一度は人民解放軍の将校が、軍艦を使ってビールを輸入しないかとか言ってきて唖然としたとか(笑)

なんか、「こういう有力者に取り込んで特権的なビジネスを立ち上げてそこに出資する」のに最も熱心かつ最も成功してたのはシンガポールの国有ファンドだ・・・っていう話も面白かったです。

そうそう、あとは北京空港関連のプロジェクトをやるにあたって許認可権限持ってる官僚たちをまとめてロサンゼルスに接待旅行につれてったら、現地についてからある有力官僚が心臓が痛いというのでアメリカの病院につれてったら・・・

そこで「絶対安静」ってお医者さんに厳命されたのに本人が「仲間と一緒にラスベガス行きたい」って言い張るから無理して行かせたら案の定心臓発作が起きて死にかかり、必死で病院につれてって緊急手術で命を助けた・・・結果、「俺達の兄貴の命を救ってくれたお前は香港人だけど俺達の仲間だ」って事になって急激に話が通るようになった話

・・・みたいな、「香港映画に出てくる”マフィアの下っ端の気の良いマヌケキャラ”のドタバタ劇じゃないんだから」みたいな感じで面白かったです。

こういう「面白い話」が大量にある本なので、ぜひ手にとってみていただければと。

3. 無茶苦茶なようで合理性もある汚職経済の全貌

で、ここまででこの本の「面白さ」は伝わったと思うんですが、それに加えて非常に考えさせられるのは、こういう「汚職経済があることの合理性」みたいなものもまたあるような感じなところなんですよね。

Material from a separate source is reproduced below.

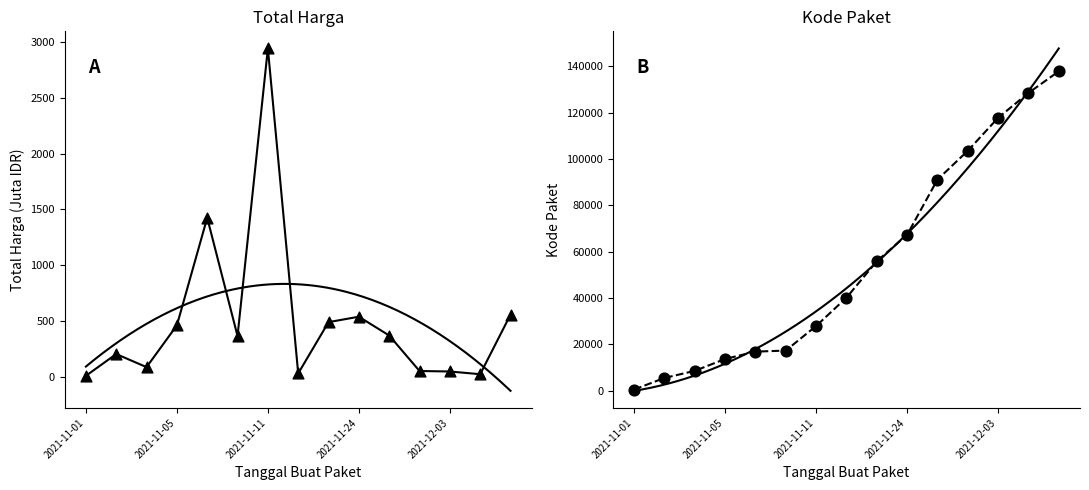

At which category is the sum across all series the highest?

2021-12-09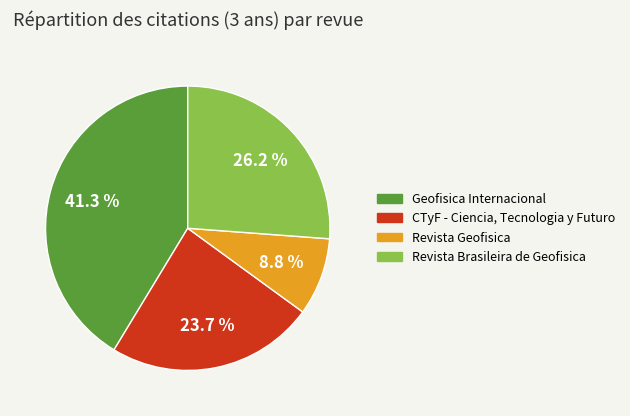

Approximately how many times larger is the value at Revista Brasileira de Geofisica compared to Geofisica Internacional?

0.6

本の中では、北京空港に隣接した最新型の物流センターのプロジェクトを筆者夫妻が手掛ける話がかなり詳細に出てくるんですが、こういう

「野心的な海外留学帰りの斬新な発想」が「有力者の権力」と一体となることで、ゴリゴリと押し通して一気に実現してしまえるという一定の合理性

…は、まあ賛否両論あるとしても事実としてあるなと。

これが、「中国製造2025」計画とか、最近の中国の電気自動車が世界を席巻しつつある成功に繋がっている面は明らかにある。